▶ **Work required**
Print the lines that start the entries and continue through the one holding "Diputado Bernardo Salinas por", please, exactly and with the pictures omitted.
╭──
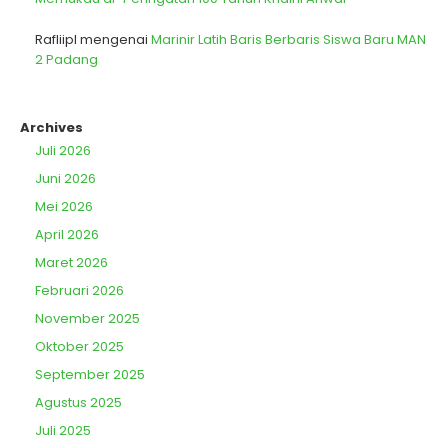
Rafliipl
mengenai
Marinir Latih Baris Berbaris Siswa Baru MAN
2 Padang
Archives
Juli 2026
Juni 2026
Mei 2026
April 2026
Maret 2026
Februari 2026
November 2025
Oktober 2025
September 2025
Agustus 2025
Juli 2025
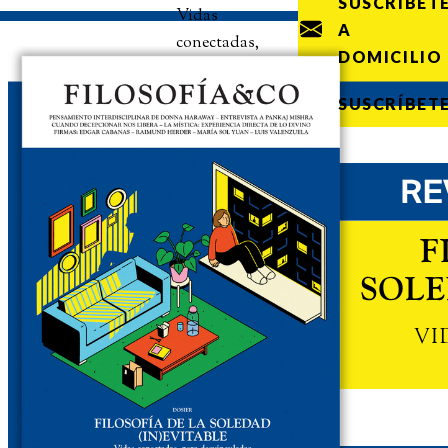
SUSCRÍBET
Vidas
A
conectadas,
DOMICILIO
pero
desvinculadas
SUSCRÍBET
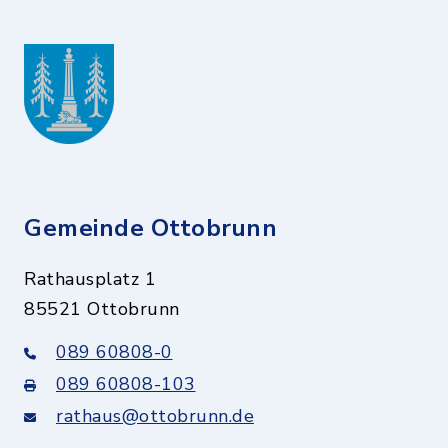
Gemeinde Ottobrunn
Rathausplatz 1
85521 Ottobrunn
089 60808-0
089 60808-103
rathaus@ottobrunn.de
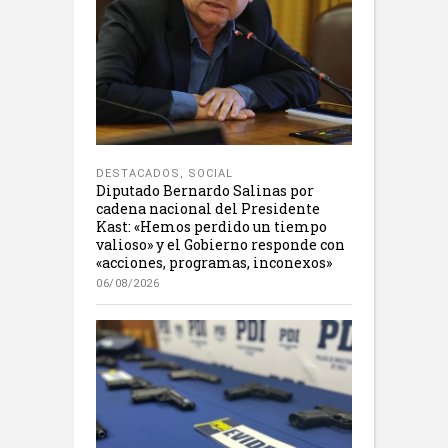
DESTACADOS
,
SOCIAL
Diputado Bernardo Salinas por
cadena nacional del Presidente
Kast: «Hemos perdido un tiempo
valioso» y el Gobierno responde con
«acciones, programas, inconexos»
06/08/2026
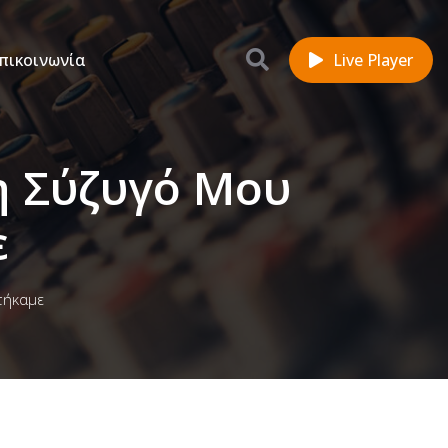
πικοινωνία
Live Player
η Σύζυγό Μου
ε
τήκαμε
╰──
▶ **Answer box**
Rafliipl
mengenai
Marinir Latih Baris Berbaris Siswa Baru MAN
2 Padang
Archives
Juli 2026
Juni 2026
Mei 2026
April 2026
Maret 2026
Februari 2026
November 2025
Oktober 2025
September 2025
Agustus 2025
Juli 2025
SUSCRÍBET
Vidas
A
conectadas,
DOMICILIO
pero
desvinculadas
SUSCRÍBET
Gemeinde Ottobrunn
Rathausplatz 1
85521 Ottobrunn
089 60808-0
089 60808-103
rathaus@ottobrunn.de
DESTACADOS
,
SOCIAL
Diputado Bernardo Salinas por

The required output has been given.